In the forum thread below about a deck's ledger board and joists, why does the poster want to sister in a short joist rather than replace the two shrunk joists with full-length ones? Explain in one to three sentences.

_DOCUMENT SEGMENT_:
* * * * * * *

# Pro Advice: Repair or Replace Deck ledger board and joists?



## jdm001 (Nov 6, 2009)

I have a deck on a house we bought 18 mos ago, during inspection, it was found that the joists were 20oc and the previous homeowner had to add in new joists between the old. For prosperity's sake, I asked them to do ALL and I paid for the extra half dozen that were already 16oc so that it had all new joists. The top of the deck was ok, but I was going to replace anyway.

So, I took off the top of the deck about a month ago, but we had a ton of slight rainy days (no huge storms, but way too slippery to work), and then some unexpected finances put this on hold.

I have two problems now:

1) there were two joists that bowed a bit in the middle and consequently shrunk 
about 1/2 an inch (definitely less than an inch). They are still in the joist hangers, but the diagonal screws are now pulled through the tiny edge of the joist and no longer secure it from moving a tiny (less than 1/8 inch) in the hanger. It is NOT close to shrinking so much that it backs out the back of the bottom lip and falls out but I wanted to secure it.

Can I just sister in a two or four foot joist and use a double joist hanger? I don't have a way of transporting 16ft by 8 inch wide joists, and nearest delivery charge is $70 plus lumber. Deck has 19 joists and only two are shrunk like this. Also, if I sister it, how can I fill in the cracks between the sistered parts do that they don't hold water and rot.

2) Other problem is the far main ledger board has some rot. It's a 12 inch wide board that has rotted on the top inch or so. For safety, I installed a joist under the inside mounted to the posts (see pictures). I noticed all the rot was when I pulled out the old joists and hangers.

I was going to use outdoor wood filler and outdoor glue. None of the sides or anything that the joists and hangers are mounted to are weak or rotted. If I use the filler to build up the top to be level and stronger, and then I was going to look for some type of plastic flashing to make sure it doesn't get wet and rot (the filler is rated for outside and water anyway). Id hate to replace it, it'd mean redoing 1/2 my deck.

* * * * * * *

_INFORMATION SUPPLIED_:

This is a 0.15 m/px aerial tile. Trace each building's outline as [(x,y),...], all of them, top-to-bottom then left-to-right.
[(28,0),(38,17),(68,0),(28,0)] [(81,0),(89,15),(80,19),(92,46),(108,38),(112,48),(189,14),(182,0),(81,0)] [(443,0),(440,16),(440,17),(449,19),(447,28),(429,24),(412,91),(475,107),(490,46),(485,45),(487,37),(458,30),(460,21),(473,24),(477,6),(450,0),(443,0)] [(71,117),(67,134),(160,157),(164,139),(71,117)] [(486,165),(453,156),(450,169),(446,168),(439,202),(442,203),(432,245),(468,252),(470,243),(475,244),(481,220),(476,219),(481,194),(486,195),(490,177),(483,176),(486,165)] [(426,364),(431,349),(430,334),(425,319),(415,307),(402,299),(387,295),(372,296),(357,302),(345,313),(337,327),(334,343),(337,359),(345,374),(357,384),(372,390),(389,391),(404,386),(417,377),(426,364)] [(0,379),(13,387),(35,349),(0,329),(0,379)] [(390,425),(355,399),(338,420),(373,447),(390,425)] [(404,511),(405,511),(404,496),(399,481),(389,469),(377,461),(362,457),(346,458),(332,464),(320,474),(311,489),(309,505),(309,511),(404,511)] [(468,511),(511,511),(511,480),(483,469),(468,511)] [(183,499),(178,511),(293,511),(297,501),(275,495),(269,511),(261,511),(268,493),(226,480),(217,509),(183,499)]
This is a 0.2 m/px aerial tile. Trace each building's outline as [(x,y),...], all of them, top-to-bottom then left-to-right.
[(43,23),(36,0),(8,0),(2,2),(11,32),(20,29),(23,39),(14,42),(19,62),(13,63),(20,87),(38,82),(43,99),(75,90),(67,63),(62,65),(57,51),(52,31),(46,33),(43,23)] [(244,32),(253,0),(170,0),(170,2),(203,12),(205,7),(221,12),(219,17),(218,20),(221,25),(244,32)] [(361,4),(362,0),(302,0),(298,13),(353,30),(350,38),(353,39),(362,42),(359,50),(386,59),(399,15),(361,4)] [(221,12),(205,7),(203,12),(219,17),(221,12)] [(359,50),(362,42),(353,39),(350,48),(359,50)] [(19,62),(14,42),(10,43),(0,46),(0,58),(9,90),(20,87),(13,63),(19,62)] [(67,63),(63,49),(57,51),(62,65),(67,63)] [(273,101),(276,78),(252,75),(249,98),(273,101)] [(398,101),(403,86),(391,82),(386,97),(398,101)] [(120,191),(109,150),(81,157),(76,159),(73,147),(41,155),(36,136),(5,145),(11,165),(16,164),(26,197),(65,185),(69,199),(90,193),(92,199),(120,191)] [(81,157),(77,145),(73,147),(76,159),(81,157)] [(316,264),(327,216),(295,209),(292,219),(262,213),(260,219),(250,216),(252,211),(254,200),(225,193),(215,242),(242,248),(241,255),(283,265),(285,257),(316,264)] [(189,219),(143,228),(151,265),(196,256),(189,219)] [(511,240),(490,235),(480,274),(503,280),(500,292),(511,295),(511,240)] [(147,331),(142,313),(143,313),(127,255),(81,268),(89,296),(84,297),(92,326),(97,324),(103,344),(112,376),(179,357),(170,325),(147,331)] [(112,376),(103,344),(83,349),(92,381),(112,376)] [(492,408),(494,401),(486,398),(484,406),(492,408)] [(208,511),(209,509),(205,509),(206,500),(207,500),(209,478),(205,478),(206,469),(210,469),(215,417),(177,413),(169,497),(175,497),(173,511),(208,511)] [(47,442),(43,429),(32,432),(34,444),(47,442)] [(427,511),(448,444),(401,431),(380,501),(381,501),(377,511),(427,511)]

* * * * * * *

_EXERCISE RESPONSE_: The poster has no way to transport 16-foot, 8-inch-wide joists, and the nearest delivery costs $70 plus the lumber. Only two of the deck's 19 joists have shrunk, so the poster hopes to sister in a two- or four-foot piece and use a double joist hanger instead.